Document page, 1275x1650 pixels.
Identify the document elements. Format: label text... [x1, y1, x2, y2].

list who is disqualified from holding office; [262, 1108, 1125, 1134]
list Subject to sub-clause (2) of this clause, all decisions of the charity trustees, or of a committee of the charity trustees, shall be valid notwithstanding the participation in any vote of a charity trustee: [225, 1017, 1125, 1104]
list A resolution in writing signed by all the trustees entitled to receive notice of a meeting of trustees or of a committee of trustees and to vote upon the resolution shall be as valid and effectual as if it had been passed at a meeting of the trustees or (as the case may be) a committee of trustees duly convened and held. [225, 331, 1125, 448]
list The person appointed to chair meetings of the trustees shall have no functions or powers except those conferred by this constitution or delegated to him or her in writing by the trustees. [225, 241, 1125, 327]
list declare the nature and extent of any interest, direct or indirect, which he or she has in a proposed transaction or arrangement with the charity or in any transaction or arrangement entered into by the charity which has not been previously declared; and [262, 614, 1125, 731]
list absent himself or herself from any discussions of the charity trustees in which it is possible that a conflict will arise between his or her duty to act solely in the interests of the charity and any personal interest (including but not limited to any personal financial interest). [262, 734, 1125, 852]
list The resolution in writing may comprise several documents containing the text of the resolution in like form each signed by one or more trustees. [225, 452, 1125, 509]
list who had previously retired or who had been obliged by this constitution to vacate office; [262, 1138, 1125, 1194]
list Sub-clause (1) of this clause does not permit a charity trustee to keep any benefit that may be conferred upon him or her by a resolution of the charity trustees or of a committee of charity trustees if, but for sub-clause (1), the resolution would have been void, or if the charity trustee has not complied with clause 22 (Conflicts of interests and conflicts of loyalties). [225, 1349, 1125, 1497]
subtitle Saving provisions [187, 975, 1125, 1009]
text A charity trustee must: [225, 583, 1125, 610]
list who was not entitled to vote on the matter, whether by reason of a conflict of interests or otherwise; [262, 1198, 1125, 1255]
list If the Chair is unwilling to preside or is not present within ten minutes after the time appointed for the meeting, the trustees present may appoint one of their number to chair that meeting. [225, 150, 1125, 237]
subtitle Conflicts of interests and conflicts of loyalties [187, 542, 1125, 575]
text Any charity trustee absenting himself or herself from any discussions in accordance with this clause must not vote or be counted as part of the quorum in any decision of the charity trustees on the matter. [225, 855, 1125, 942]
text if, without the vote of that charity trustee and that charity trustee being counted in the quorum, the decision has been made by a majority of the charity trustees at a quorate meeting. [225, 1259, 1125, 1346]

■ THE PROBLEM
Reproduce all of the items above, replacing every occurrence of "constitution" with "governing document" and leaving everything else unchanged.

■ RESULT
Document page, 1275x1650 pixels.
Identify the document elements. Format: label text... [x1, y1, x2, y2].

list who is disqualified from holding office; [262, 1108, 1125, 1134]
list Subject to sub-clause (2) of this clause, all decisions of the charity trustees, or of a committee of the charity trustees, shall be valid notwithstanding the participation in any vote of a charity trustee: [225, 1017, 1125, 1104]
list A resolution in writing signed by all the trustees entitled to receive notice of a meeting of trustees or of a committee of trustees and to vote upon the resolution shall be as valid and effectual as if it had been passed at a meeting of the trustees or (as the case may be) a committee of trustees duly convened and held. [225, 331, 1125, 448]
list The person appointed to chair meetings of the trustees shall have no functions or powers except those conferred by this governing document or delegated to him or her in writing by the trustees. [225, 241, 1125, 327]
list declare the nature and extent of any interest, direct or indirect, which he or she has in a proposed transaction or arrangement with the charity or in any transaction or arrangement entered into by the charity which has not been previously declared; and [262, 614, 1125, 731]
list absent himself or herself from any discussions of the charity trustees in which it is possible that a conflict will arise between his or her duty to act solely in the interests of the charity and any personal interest (including but not limited to any personal financial interest). [262, 734, 1125, 852]
list The resolution in writing may comprise several documents containing the text of the resolution in like form each signed by one or more trustees. [225, 452, 1125, 509]
list who had previously retired or who had been obliged by this governing document to vacate office; [262, 1138, 1125, 1194]
list Sub-clause (1) of this clause does not permit a charity trustee to keep any benefit that may be conferred upon him or her by a resolution of the charity trustees or of a committee of charity trustees if, but for sub-clause (1), the resolution would have been void, or if the charity trustee has not complied with clause 22 (Conflicts of interests and conflicts of loyalties). [225, 1349, 1125, 1497]
subtitle Saving provisions [187, 975, 1125, 1009]
text A charity trustee must: [225, 583, 1125, 610]
list who was not entitled to vote on the matter, whether by reason of a conflict of interests or otherwise; [262, 1198, 1125, 1255]
list If the Chair is unwilling to preside or is not present within ten minutes after the time appointed for the meeting, the trustees present may appoint one of their number to chair that meeting. [225, 150, 1125, 237]
subtitle Conflicts of interests and conflicts of loyalties [187, 542, 1125, 575]
text Any charity trustee absenting himself or herself from any discussions in accordance with this clause must not vote or be counted as part of the quorum in any decision of the charity trustees on the matter. [225, 855, 1125, 942]
text if, without the vote of that charity trustee and that charity trustee being counted in the quorum, the decision has been made by a majority of the charity trustees at a quorate meeting. [225, 1259, 1125, 1346]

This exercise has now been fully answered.